» **Selected excerpt**:
## START

Hello, my name is Dave Raffo, I'm the senior news director for TechTarget's Storage Media sites. Joining me today to discuss solid-state deployment options is Dennis Martin, founder and president of Demartek, an industry analyst firm with its own hands-on testing lab. Welcome Dennis.

Dennis Martin: Thanks, Dave.

What use cases are best served with all-flash arrays?

Martin: We've tested all-flash arrays under lots of different use cases, and just about all of them actually worked really well with flash. One of the things we've been doing is not just putting one or two workloads on there, but multiple workloads, and we're finding that they actually work pretty well.

We hear about flash arrays built from the ground up and legacy systems that use controllers built for hard disk drives and put flash drives behind them. [What are] the advantages or disadvantages of using a system designed specifically for flash?

## END

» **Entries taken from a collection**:
## START

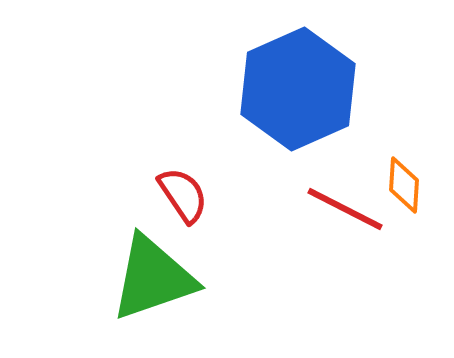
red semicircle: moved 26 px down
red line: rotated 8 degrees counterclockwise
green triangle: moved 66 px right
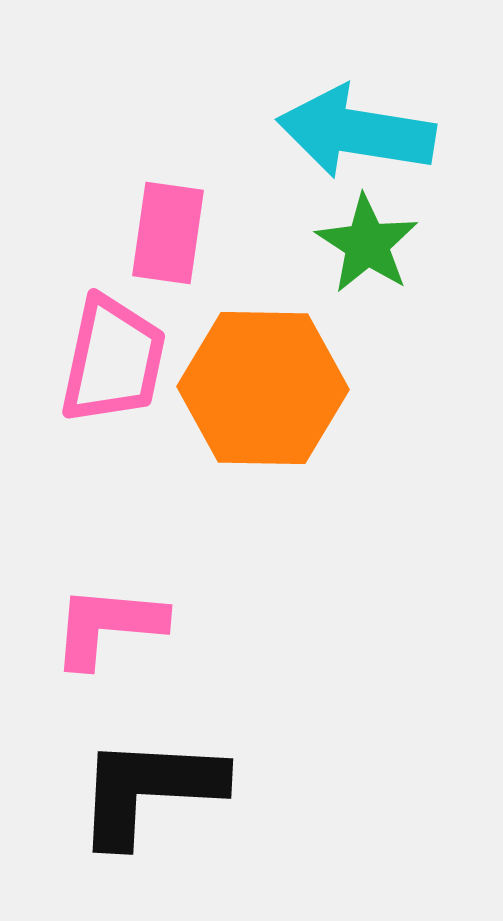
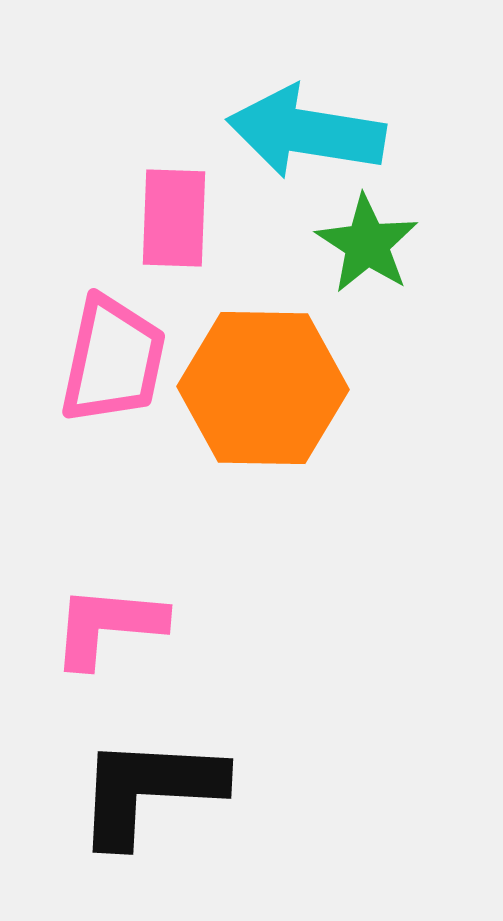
cyan arrow: moved 50 px left
pink rectangle: moved 6 px right, 15 px up; rotated 6 degrees counterclockwise
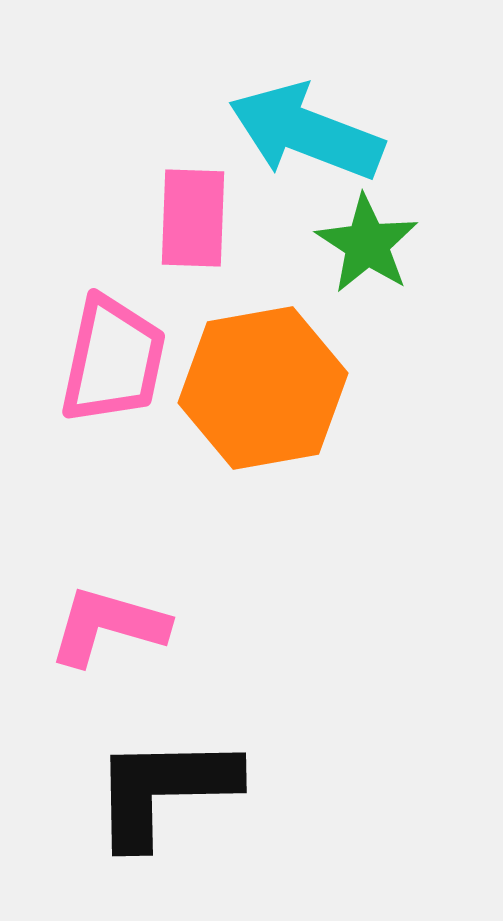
cyan arrow: rotated 12 degrees clockwise
pink rectangle: moved 19 px right
orange hexagon: rotated 11 degrees counterclockwise
pink L-shape: rotated 11 degrees clockwise
black L-shape: moved 15 px right; rotated 4 degrees counterclockwise
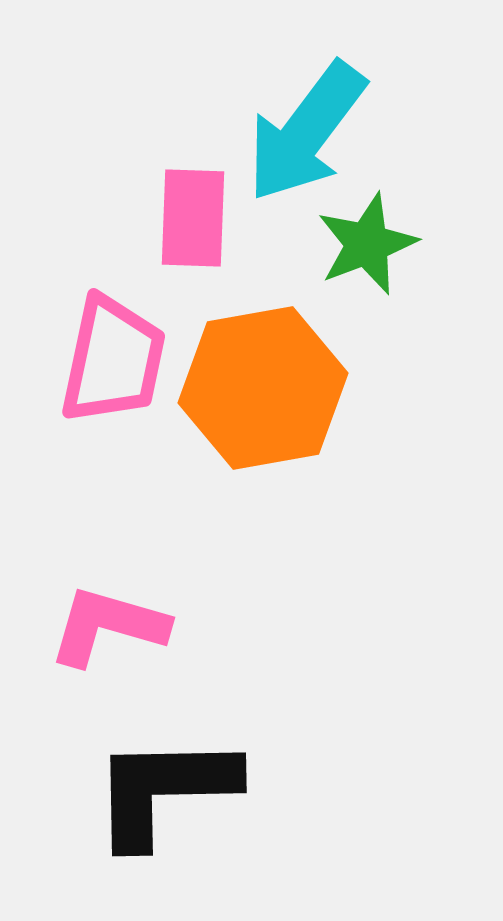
cyan arrow: rotated 74 degrees counterclockwise
green star: rotated 18 degrees clockwise
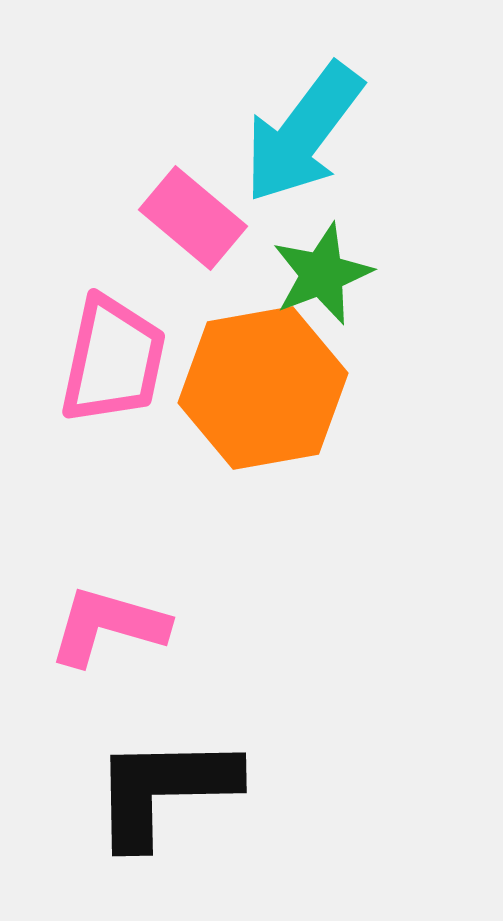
cyan arrow: moved 3 px left, 1 px down
pink rectangle: rotated 52 degrees counterclockwise
green star: moved 45 px left, 30 px down
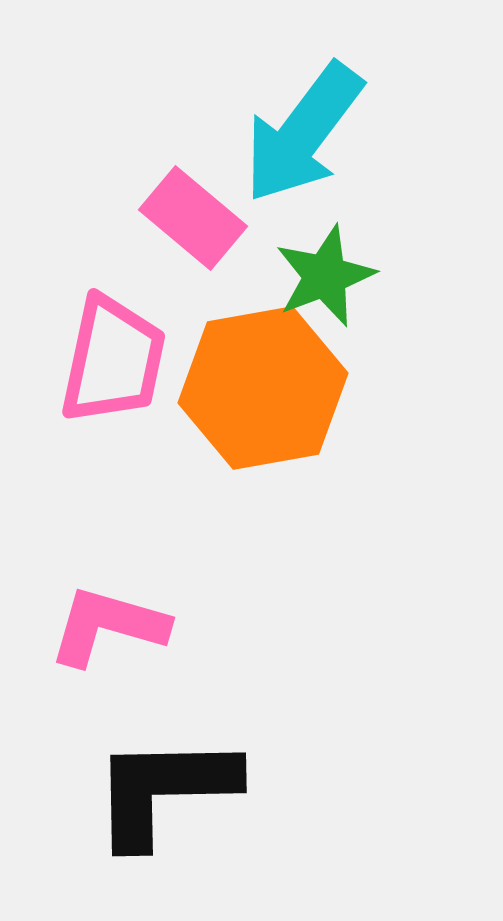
green star: moved 3 px right, 2 px down
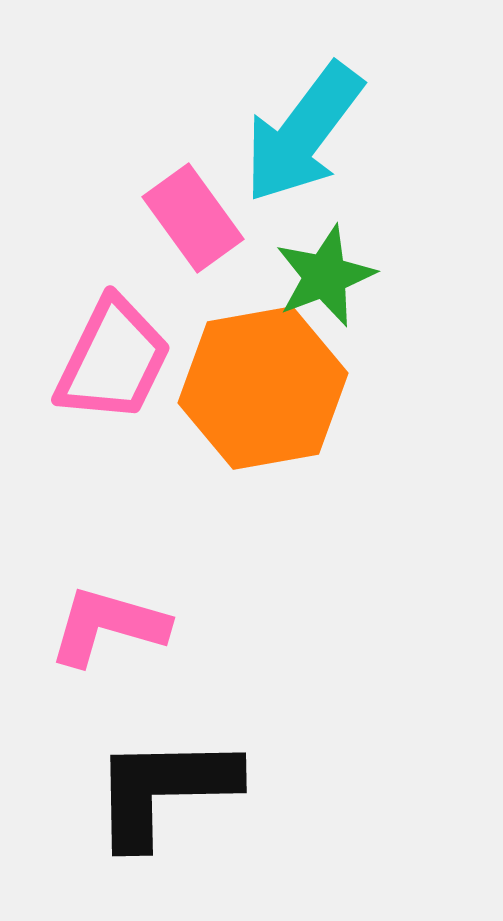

## END

» **Directives**:
(1) Write out the part of the flash storage interview from "Martin: We've tested" to "work pretty well.".
(2) Lay out as a numbered list the lines of the records from the line with "cyan arrow: moved 3 px left, 1 px down" through the end of the records. Skip blank lines and leave out the pictures.

» **Task answers**:
(1)
Martin: We've tested all-flash arrays under lots of different use cases, and just about all of them actually worked really well with flash. One of the things we've been doing is not just putting one or two workloads on there, but multiple workloads, and we're finding that they actually work pretty well.

(2)
1. cyan arrow: moved 3 px left, 1 px down
2. pink rectangle: rotated 52 degrees counterclockwise
3. green star: moved 45 px left, 30 px down
4. green star: moved 3 px right, 2 px down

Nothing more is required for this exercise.